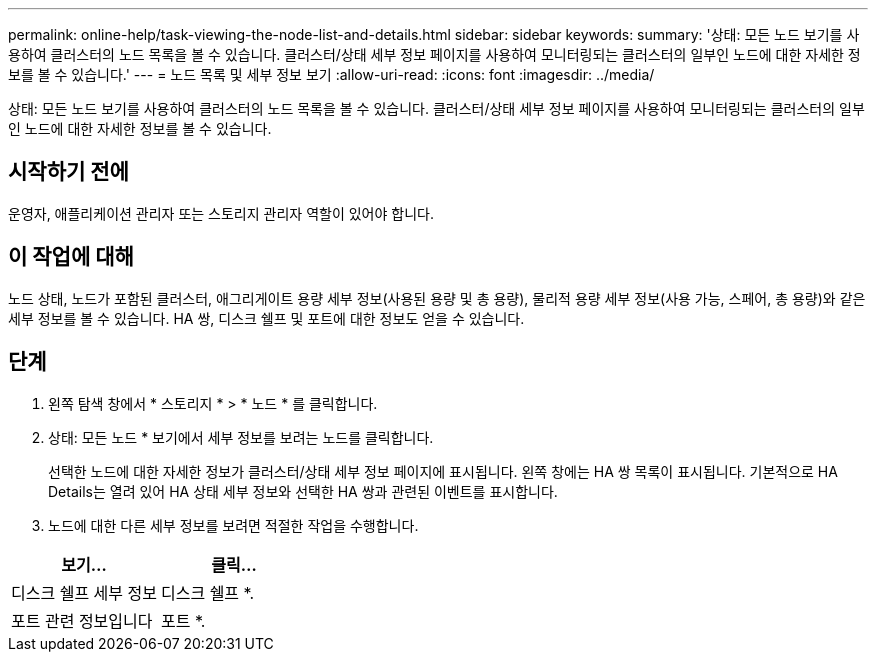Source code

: ---
permalink: online-help/task-viewing-the-node-list-and-details.html 
sidebar: sidebar 
keywords:  
summary: '상태: 모든 노드 보기를 사용하여 클러스터의 노드 목록을 볼 수 있습니다. 클러스터/상태 세부 정보 페이지를 사용하여 모니터링되는 클러스터의 일부인 노드에 대한 자세한 정보를 볼 수 있습니다.' 
---
= 노드 목록 및 세부 정보 보기
:allow-uri-read: 
:icons: font
:imagesdir: ../media/


[role="lead"]
상태: 모든 노드 보기를 사용하여 클러스터의 노드 목록을 볼 수 있습니다. 클러스터/상태 세부 정보 페이지를 사용하여 모니터링되는 클러스터의 일부인 노드에 대한 자세한 정보를 볼 수 있습니다.



== 시작하기 전에

운영자, 애플리케이션 관리자 또는 스토리지 관리자 역할이 있어야 합니다.



== 이 작업에 대해

노드 상태, 노드가 포함된 클러스터, 애그리게이트 용량 세부 정보(사용된 용량 및 총 용량), 물리적 용량 세부 정보(사용 가능, 스페어, 총 용량)와 같은 세부 정보를 볼 수 있습니다. HA 쌍, 디스크 쉘프 및 포트에 대한 정보도 얻을 수 있습니다.



== 단계

. 왼쪽 탐색 창에서 * 스토리지 * > * 노드 * 를 클릭합니다.
. 상태: 모든 노드 * 보기에서 세부 정보를 보려는 노드를 클릭합니다.
+
선택한 노드에 대한 자세한 정보가 클러스터/상태 세부 정보 페이지에 표시됩니다. 왼쪽 창에는 HA 쌍 목록이 표시됩니다. 기본적으로 HA Details는 열려 있어 HA 상태 세부 정보와 선택한 HA 쌍과 관련된 이벤트를 표시합니다.

. 노드에 대한 다른 세부 정보를 보려면 적절한 작업을 수행합니다.


[cols="2*"]
|===
| 보기... | 클릭... 


 a| 
디스크 쉘프 세부 정보
 a| 
디스크 쉘프 *.



 a| 
포트 관련 정보입니다
 a| 
포트 *.

|===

__WORK TO BE COMPLETED__. The data is to be printed again exactly, but without its pictures.

__RESPONSE AREA__.
Source code

: ---
permalink: online-help/task-viewing-the-node-list-and-details.html 
sidebar: sidebar 
keywords:  
summary: '상태: 모든 노드 보기를 사용하여 클러스터의 노드 목록을 볼 수 있습니다. 클러스터/상태 세부 정보 페이지를 사용하여 모니터링되는 클러스터의 일부인 노드에 대한 자세한 정보를 볼 수 있습니다.' 
---
= 노드 목록 및 세부 정보 보기
:allow-uri-read: 
:icons: font
:imagesdir: ../media/


[role="lead"]
상태: 모든 노드 보기를 사용하여 클러스터의 노드 목록을 볼 수 있습니다. 클러스터/상태 세부 정보 페이지를 사용하여 모니터링되는 클러스터의 일부인 노드에 대한 자세한 정보를 볼 수 있습니다.



== 시작하기 전에

운영자, 애플리케이션 관리자 또는 스토리지 관리자 역할이 있어야 합니다.



== 이 작업에 대해

노드 상태, 노드가 포함된 클러스터, 애그리게이트 용량 세부 정보(사용된 용량 및 총 용량), 물리적 용량 세부 정보(사용 가능, 스페어, 총 용량)와 같은 세부 정보를 볼 수 있습니다. HA 쌍, 디스크 쉘프 및 포트에 대한 정보도 얻을 수 있습니다.



== 단계

. 왼쪽 탐색 창에서 * 스토리지 * > * 노드 * 를 클릭합니다.
. 상태: 모든 노드 * 보기에서 세부 정보를 보려는 노드를 클릭합니다.
+
선택한 노드에 대한 자세한 정보가 클러스터/상태 세부 정보 페이지에 표시됩니다. 왼쪽 창에는 HA 쌍 목록이 표시됩니다. 기본적으로 HA Details는 열려 있어 HA 상태 세부 정보와 선택한 HA 쌍과 관련된 이벤트를 표시합니다.

. 노드에 대한 다른 세부 정보를 보려면 적절한 작업을 수행합니다.


[cols="2*"]
|===
| 보기... | 클릭... 


 a| 
디스크 쉘프 세부 정보
 a| 
디스크 쉘프 *.



 a| 
포트 관련 정보입니다
 a| 
포트 *.

|===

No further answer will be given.